Here’s how your tested priorities translate into filters:
| Category | Value |
|---|---|
| High procedures | 4 |
| Lifestyle focus | 3 |
| Academic research | 2 |
| Autonomy early | 5 |
| Tight-knit culture | 4 |
(Think of those numbers as “importance to you” now, not theoretical values.)
Once these are clear, you can:
- Choose away rotations at program archetypes (big academic vs smaller community) that represent what you’re considering.
- Ask residents/employees at those away sites direct, priority‑based questions:
- “How many weekends are you here per month?”
- “Who actually runs the codes here?”
- “How easy is it to call in backup when the ED is drowning?”
Step 7: Use Remaining MS3 Time Week‑by‑Week
Let’s get hyper‑practical. Assume you’re reading this mid‑March. Here’s what your next few months should look like.
Week 1–2 (Now)
At this point you should:
- Draft your 3–5 testing priorities
- Set up your micro‑journal template (paper, Notion, whatever)
- Start asking every resident 2–3 consistent, targeted questions
Week 3–6 (Remainder of Current Rotation)
- Log every day with a 0–10 “residency life rating”
- Note specific moments that made you think “I could/could not do this for 3 years”
- After each week, write 3 bullets:
- What I liked this week
- What I hated this week
- What I learned about my priorities
Week 7–12 (Next Rotation)
- Pick one priority to really stress‑test this block (e.g., lifestyle vs intensity)
- Try to experience both extremes: early mornings, late nights, heavy call if available
- Pay obsessive attention to resident mood, turnover, and how attendings treat them
Week 13–16 (Early Summer)
- Block a 2–3 hour session to synthesize your logs and decisions
- Refine your specialty list and program filters
- Meet with at least one advisor or senior resident to reality‑check your conclusions
What You’re Avoiding by Doing This Now
Most MS3s do the opposite: they drift, they “see what happens,” then panic in August of MS4 and pick programs based on brand names and vibes from interview days.
That’s how you end up as:
- The social medicine‑loving student who matches into a grind‑y surgical program they hate by January
- The procedure‑junkie stuck in a clinic‑heavy field
- The person who swore they wanted “top tier” then burns out in a malignant big‑name program they never should’ve ranked that high
Spring of MS3 is the last time you can experiment with low stakes.
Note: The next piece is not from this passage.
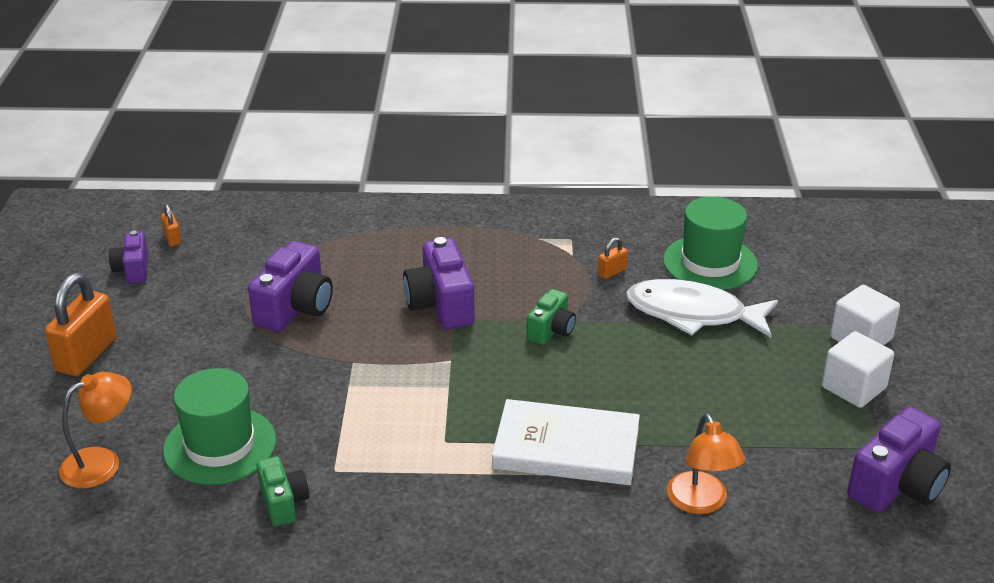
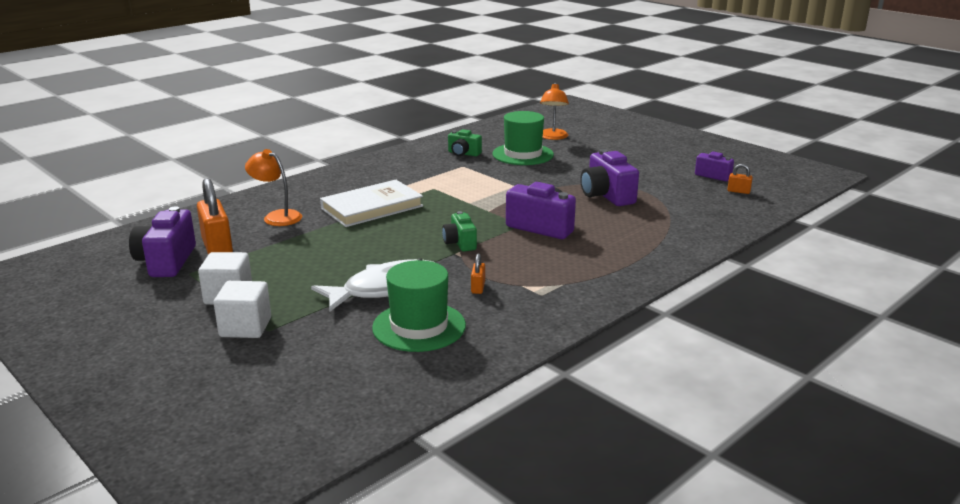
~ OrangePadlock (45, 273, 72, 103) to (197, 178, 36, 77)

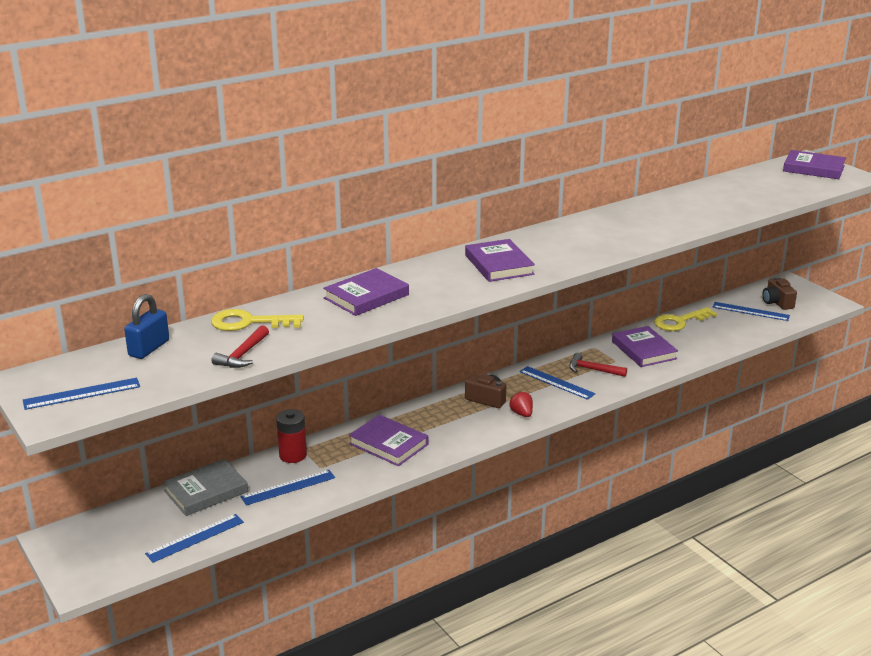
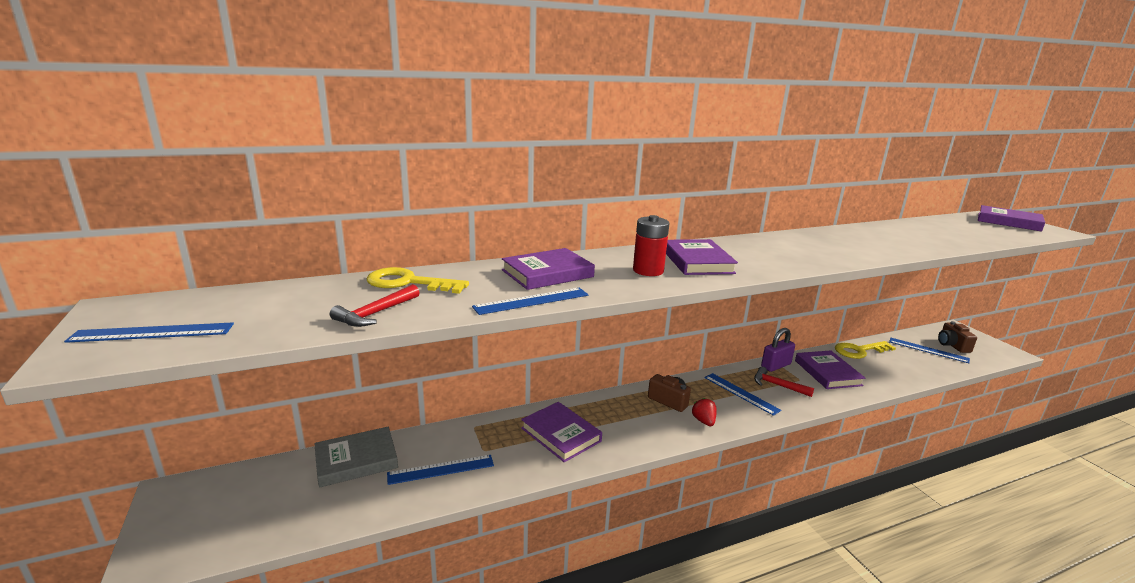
- BluePadlock (124, 294, 45, 65)
~ BlueRuler (145, 514, 99, 49) to (472, 288, 116, 27)
~ RedBattery (276, 409, 31, 54) to (633, 215, 37, 61)
+ PurplePadlock (761, 328, 34, 44)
As a resident, changing your mind is a full life reset.
Use this window.
Your Next Action Today
Do this right now:
- Open a blank page and write three headers: Non‑negotiables, Nice‑to‑haves, Deal‑breakers.
- Under each, list 3 items based on your rotation experiences so far.
- Then, at the top of that page, write: “Spring MS3 Testing Plan – [Your Name].”
Tomorrow on rounds, watch the residents like you’re studying an animal species. When you get home, rate your day 0–10 as if you were them.
That’s how you stop guessing and start actually choosing the right residency life for you.